- [Problem to solve]: Reproduce nothing beyond the line containing "enfermedades cardíacas.". From the first line of the data below down to it, copy each line exactly, without the pictures.

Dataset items

-*-

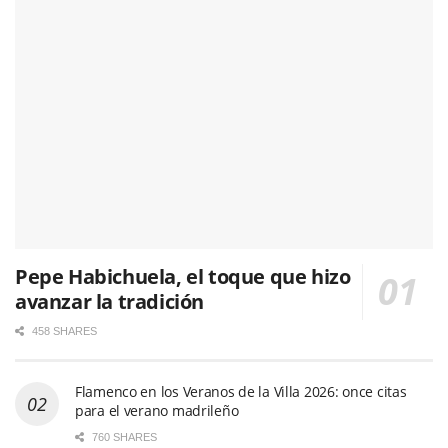
Pepe Habichuela, el toque que hizo
avanzar la tradición
458 SHARES
Flamenco en los Veranos de la Villa 2026: once citas
para el verano madrileño
760 SHARES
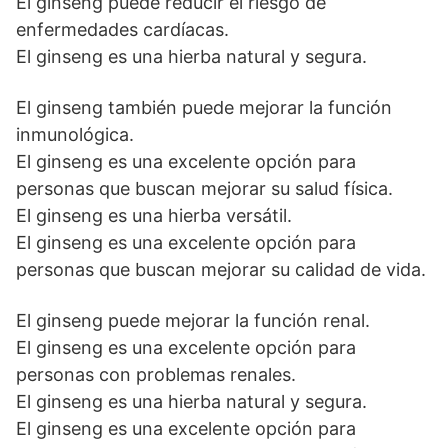
El ginseng puede reducir el riesgo de
enfermedades cardíacas.
El ginseng es una hierba natural y segura.
El ginseng también puede mejorar la función
inmunológica.
El ginseng es una excelente opción para
personas que buscan mejorar su salud física.
El ginseng es una hierba versátil.
El ginseng es una excelente opción para
personas que buscan mejorar su calidad de vida.
El ginseng puede mejorar la función renal.
El ginseng es una excelente opción para
personas con problemas renales.
El ginseng es una hierba natural y segura.
El ginseng es una excelente opción para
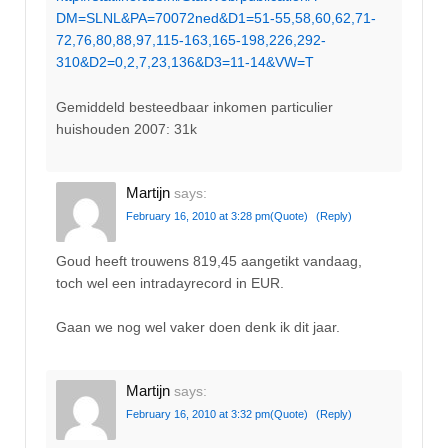
DM=SLNL&PA=70072ned&D1=51-55,58,60,62,71-
72,76,80,88,97,115-163,165-198,226,292-
310&D2=0,2,7,23,136&D3=11-14&VW=T
Gemiddeld besteedbaar inkomen particulier
huishouden 2007: 31k
Martijn
says:
February 16, 2010 at 3:28 pm
(Quote)
(Reply)
Goud heeft trouwens 819,45 aangetikt vandaag,
toch wel een intradayrecord in EUR.
Gaan we nog wel vaker doen denk ik dit jaar.
Martijn
says:
February 16, 2010 at 3:32 pm
(Quote)
(Reply)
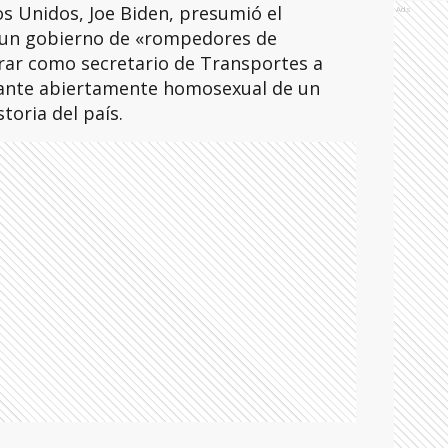
os Unidos, Joe Biden, presumió el
Ads
 un gobierno de «rompedores de
brar como secretario de Transportes a
rante abiertamente homosexual de un
toria del país.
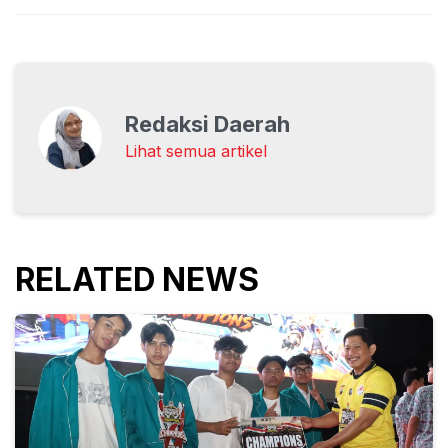
Redaksi Daerah
Lihat semua artikel
RELATED NEWS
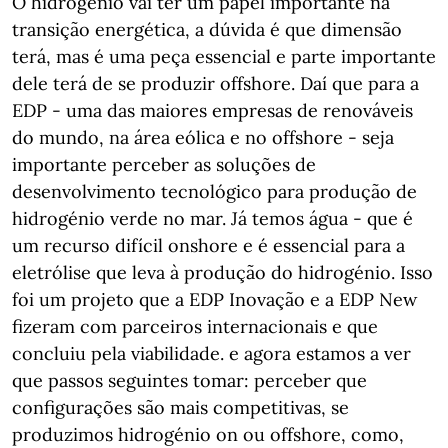
O hidrogénio vai ter um papel importante na
transição energética, a dúvida é que dimensão
terá, mas é uma peça essencial e parte importante
dele terá de se produzir offshore. Daí que para a
EDP - uma das maiores empresas de renováveis
do mundo, na área eólica e no offshore - seja
importante perceber as soluções de
desenvolvimento tecnológico para produção de
hidrogénio verde no mar. Já temos água - que é
um recurso difícil onshore e é essencial para a
eletrólise que leva à produção do hidrogénio. Isso
foi um projeto que a EDP Inovação e a EDP New
fizeram com parceiros internacionais e que
concluiu pela viabilidade. e agora estamos a ver
que passos seguintes tomar: perceber que
configurações são mais competitivas, se
produzimos hidrogénio on ou offshore, como,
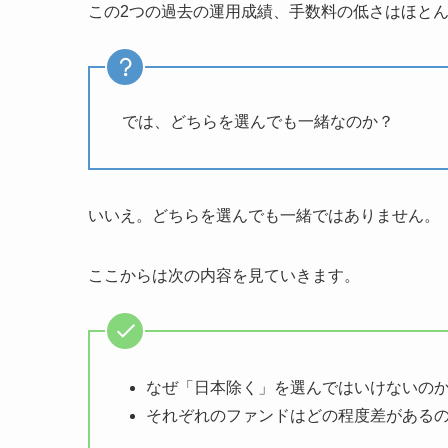
この2つの過去の運用成績、手数料の低さはほと
では、どちらを選んでも一緒なのか？
いいえ。どちらを選んでも一緒ではありません。
ここからは次の内容を見ていきます。
なぜ「日本除く」を選んではいけないの
それぞれのファンドはどの程度差がある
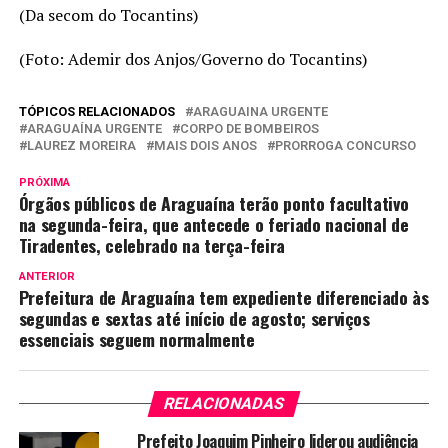
(Da secom do Tocantins)
(Foto: Ademir dos Anjos/Governo do Tocantins)
TÓPICOS RELACIONADOS
ARAGUAINA URGENTE
ARAGUAÍNA URGENTE
CORPO DE BOMBEIROS
LAUREZ MOREIRA
MAIS DOIS ANOS
PRORROGA CONCURSO
PRÓXIMA
Órgãos públicos de Araguaína terão ponto facultativo
na segunda-feira, que antecede o feriado nacional de
Tiradentes, celebrado na terça-feira
ANTERIOR
Prefeitura de Araguaína tem expediente diferenciado às
segundas e sextas até início de agosto; serviços
essenciais seguem normalmente
RELACIONADAS
Prefeito Joaquim Pinheiro liderou audiência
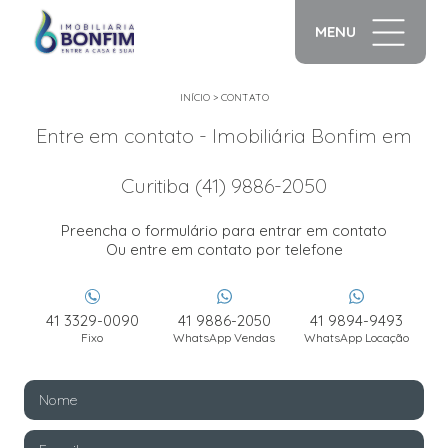
MENU
INÍCIO
>
CONTATO
Entre em contato - Imobiliária Bonfim em
Curitiba (41) 9886-2050
Preencha o formulário para entrar em contato
Ou entre em contato por telefone
41 3329-0090
41 9886-2050
41 9894-9493
Fixo
WhatsApp Vendas
WhatsApp Locação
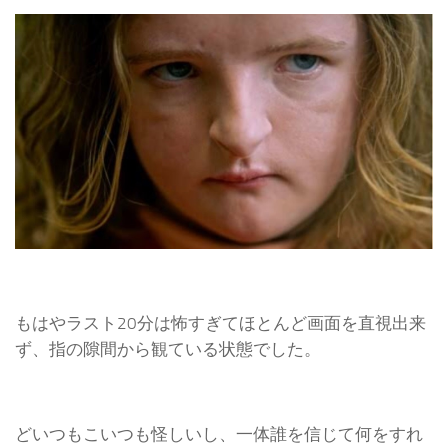
もはやラスト20分は怖すぎてほとんど画面を直視出来
ず、指の隙間から観ている状態でした。
どいつもこいつも怪しいし、一体誰を信じて何をすれ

-*-

- [Result for this exercise]:
Pepe Habichuela, el toque que hizo
avanzar la tradición
458 SHARES
Flamenco en los Veranos de la Villa 2026: once citas
para el verano madrileño
760 SHARES
El ginseng puede reducir el riesgo de
enfermedades cardíacas.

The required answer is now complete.